DATA FOR ANALYSIS:

=== Begin Enclosure ===

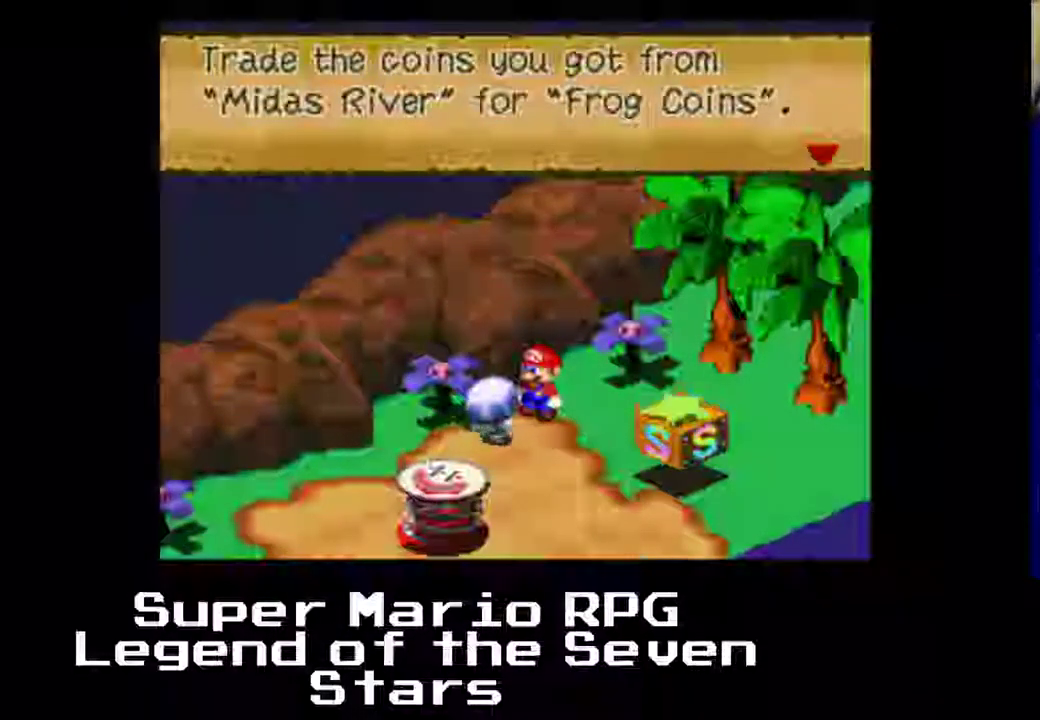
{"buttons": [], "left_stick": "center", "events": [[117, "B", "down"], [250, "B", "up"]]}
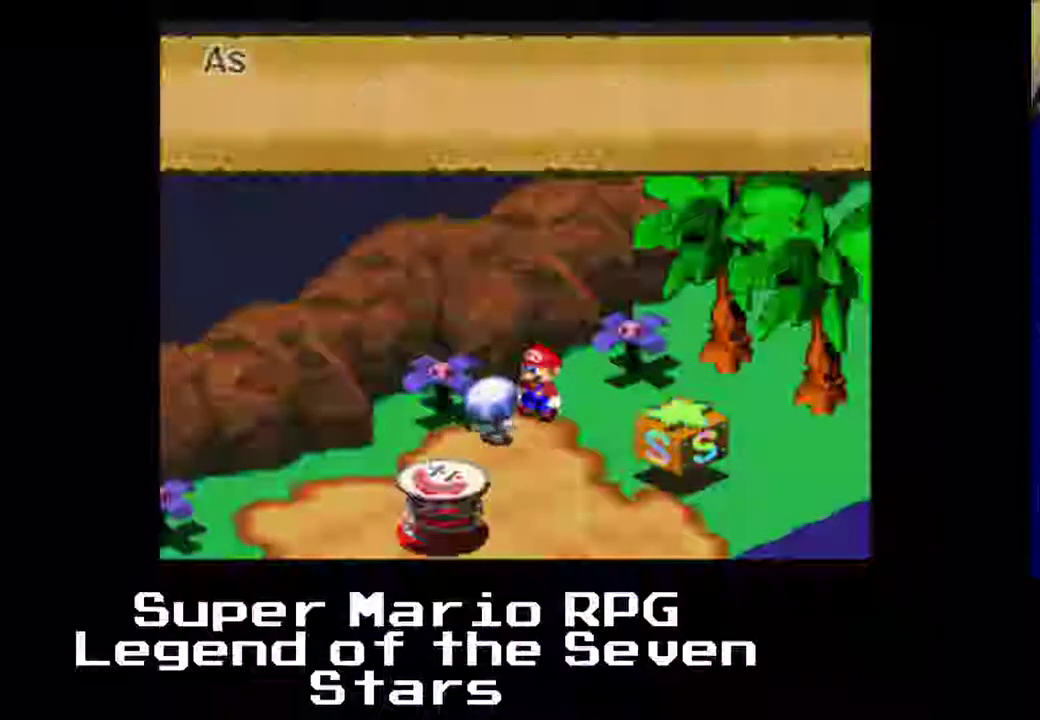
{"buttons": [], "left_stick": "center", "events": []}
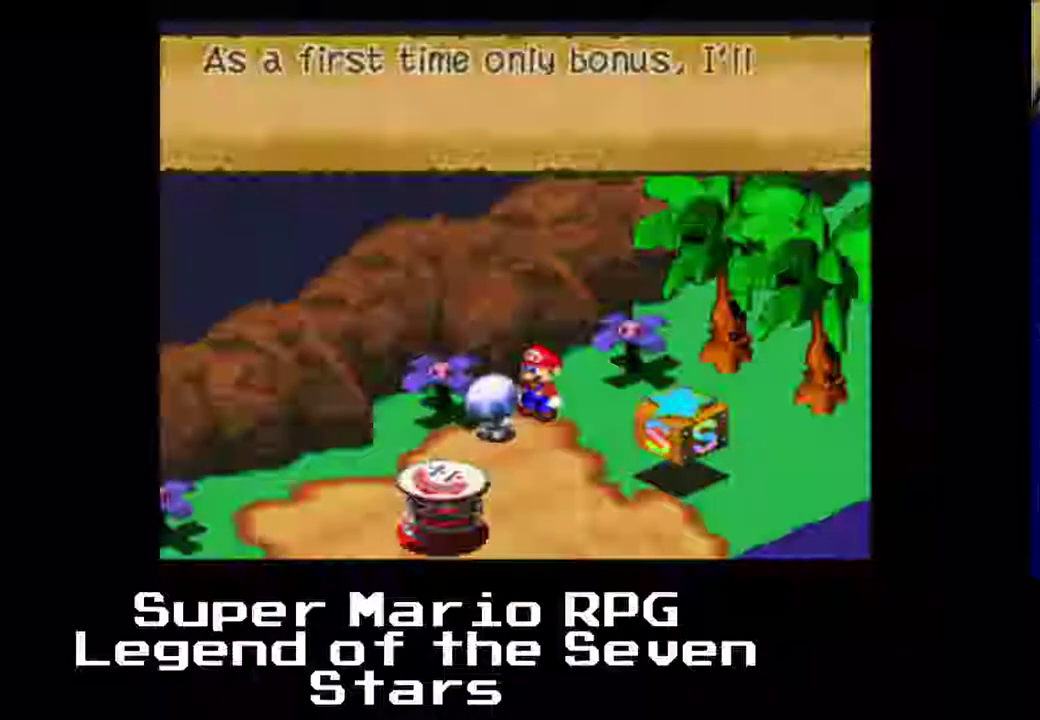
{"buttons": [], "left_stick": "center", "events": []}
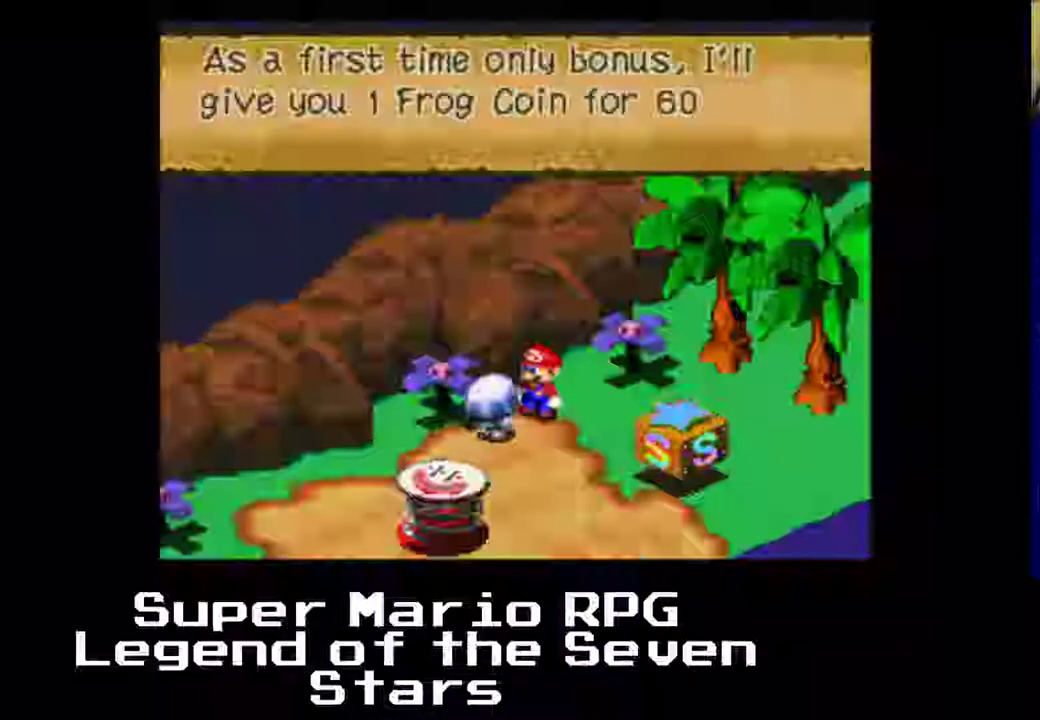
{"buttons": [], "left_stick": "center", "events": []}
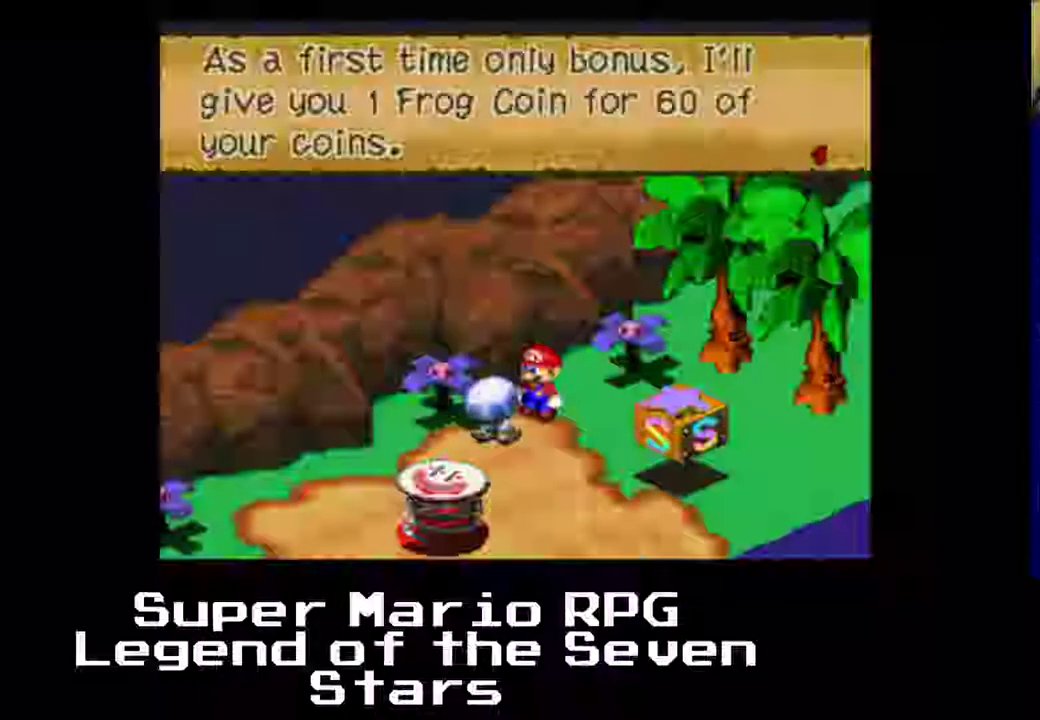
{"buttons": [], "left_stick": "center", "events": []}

=== End Enclosure ===

REQUIREMENT: Word for word, return all the entries and skip their pictures.

RESULT:
{"buttons": [], "left_stick": "center", "events": [[117, "B", "down"], [250, "B", "up"]]}
{"buttons": [], "left_stick": "center", "events": []}
{"buttons": [], "left_stick": "center", "events": []}
{"buttons": [], "left_stick": "center", "events": []}
{"buttons": [], "left_stick": "center", "events": []}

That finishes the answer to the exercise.